[attenzione spoiler]
Che Pupi Avati con l’horror ci sapesse fare è chiaro a chiunque abbia visto “La casa delle finestre che ridono”, indimenticabile cult del 1976 che insieme a “Profondo Rosso”, “Suspiria” di Dario Argento e “Non si sevizia un paperino” di Lucio Fulci rappresentano il meglio della produzione horror italiana degli anni settanta.
Se il suo ritorno al genere con “Il nascondiglio” (2007) aveva lasciato un po’ perplessi, con questo “Il Signor Diavolo” invece colpisce nel segno e regala (come aveva già fatto Guadagnino lo scorso anno) una lezione di cinema in un momento in cui Hollywood ci sembra troppo concentrata nel proporre film horror con trame così scadenti che effetti speciali e “scene buh!” non possono mai compensare (lo diciamo attendendo il secondo capitolo di It con trepidazione).

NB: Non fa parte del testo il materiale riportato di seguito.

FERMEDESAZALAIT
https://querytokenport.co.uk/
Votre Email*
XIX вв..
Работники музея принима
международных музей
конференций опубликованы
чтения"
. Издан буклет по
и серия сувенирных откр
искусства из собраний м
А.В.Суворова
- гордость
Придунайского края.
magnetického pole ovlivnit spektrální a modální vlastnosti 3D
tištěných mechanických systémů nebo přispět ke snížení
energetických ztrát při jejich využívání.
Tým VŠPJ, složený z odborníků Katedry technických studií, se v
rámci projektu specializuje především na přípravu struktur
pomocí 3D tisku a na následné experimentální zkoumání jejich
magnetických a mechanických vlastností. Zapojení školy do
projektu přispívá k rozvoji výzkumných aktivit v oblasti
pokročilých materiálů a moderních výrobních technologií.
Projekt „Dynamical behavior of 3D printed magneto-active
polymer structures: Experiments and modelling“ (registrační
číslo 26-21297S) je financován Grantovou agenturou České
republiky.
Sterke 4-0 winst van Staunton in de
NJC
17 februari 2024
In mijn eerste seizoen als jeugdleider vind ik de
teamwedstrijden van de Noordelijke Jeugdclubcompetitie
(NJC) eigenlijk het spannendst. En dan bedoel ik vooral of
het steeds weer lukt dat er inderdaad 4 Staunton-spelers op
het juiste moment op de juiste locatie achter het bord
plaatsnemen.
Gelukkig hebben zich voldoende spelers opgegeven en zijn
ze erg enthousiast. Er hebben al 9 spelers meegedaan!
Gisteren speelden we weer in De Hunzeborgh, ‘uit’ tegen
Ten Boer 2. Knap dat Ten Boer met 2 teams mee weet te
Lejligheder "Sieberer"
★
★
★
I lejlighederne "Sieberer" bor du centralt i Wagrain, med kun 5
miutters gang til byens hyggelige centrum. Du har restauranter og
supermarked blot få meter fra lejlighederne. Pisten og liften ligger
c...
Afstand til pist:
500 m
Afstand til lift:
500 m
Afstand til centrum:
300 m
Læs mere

Il film si svolge in un paesino della provincia di Venezia nel 1952 e fin dall’inizio emerge una voglia del regista di schierarsi con decisione contro quella cappa clericale che attanagliava la regione Veneto in quegli anni; nelle scene iniziali infatti un funzionario del ministero di giustizia, Furio Momentè, viene incaricato dal suo superiore di recarsi a Venezia per un omicidio terribile di un giovane, Emilio, in cui sembrerebbero coinvolte persone di chiesa, il suo esplicito compito è di fare in modo che nessuna persona di chiesa sia chiamata a testimoniare al processo. Possibilmente però recuperando i rapporti con la madre della vittima, Clara Vestri, che controlla molti voti per la DC e per De Gasperi in quella provincia.
Il giovane funzionario capisce fin da subito che il suo compito sarà durissimo, leggendo le carte delle testimonianze appare evidente che l’omicida Carlo Mongiorgi un coetaneo della vittima, è stato quanto meno fomentato dal sacrestano Gino che vede “Il Signor Diavolo” ovunque (“Signor” perché le persone cattive bisogna trattarla per bene). In più è chiaro che la Signora Vestri ci tiene a vendicarsi della superstizione instillata nel paesino dai preti e dai loro dogmi.
Pupi Avati è bravissimo a portare avanti il film lasciando sempre aperte sia l’ipotesi che tutto ciò che avviene sia colpa della superstizione sia che sia effettivamente tutta colpa del diavolo. Ovvero lascia aperta fino all’ultimo la interpretazione razionale che quella paranormale.
Il finale, che è diverso da quello dell’omonimo libro dello stesso Avati (“ce l’ho messo apposta per sorprendere anche chi avesse letto il libro” ha dichiarato il regista Bolognese in un intervista) non è a nostro giudizio né un finale aperto come hanno detto molti critici entusiasti, né un finale da spiegare, come hanno detto i critici meno entusiasti (“Un finale da spiegare è sempre un finale sbagliato” dice una vecchia regola mai scritta di letteratura e cinematografia).
Secondo noi è un finale che si può capire se e solo se si notano tutti i dettagli… e non diciamo di più perché anche gli spoiler hanno dei limiti.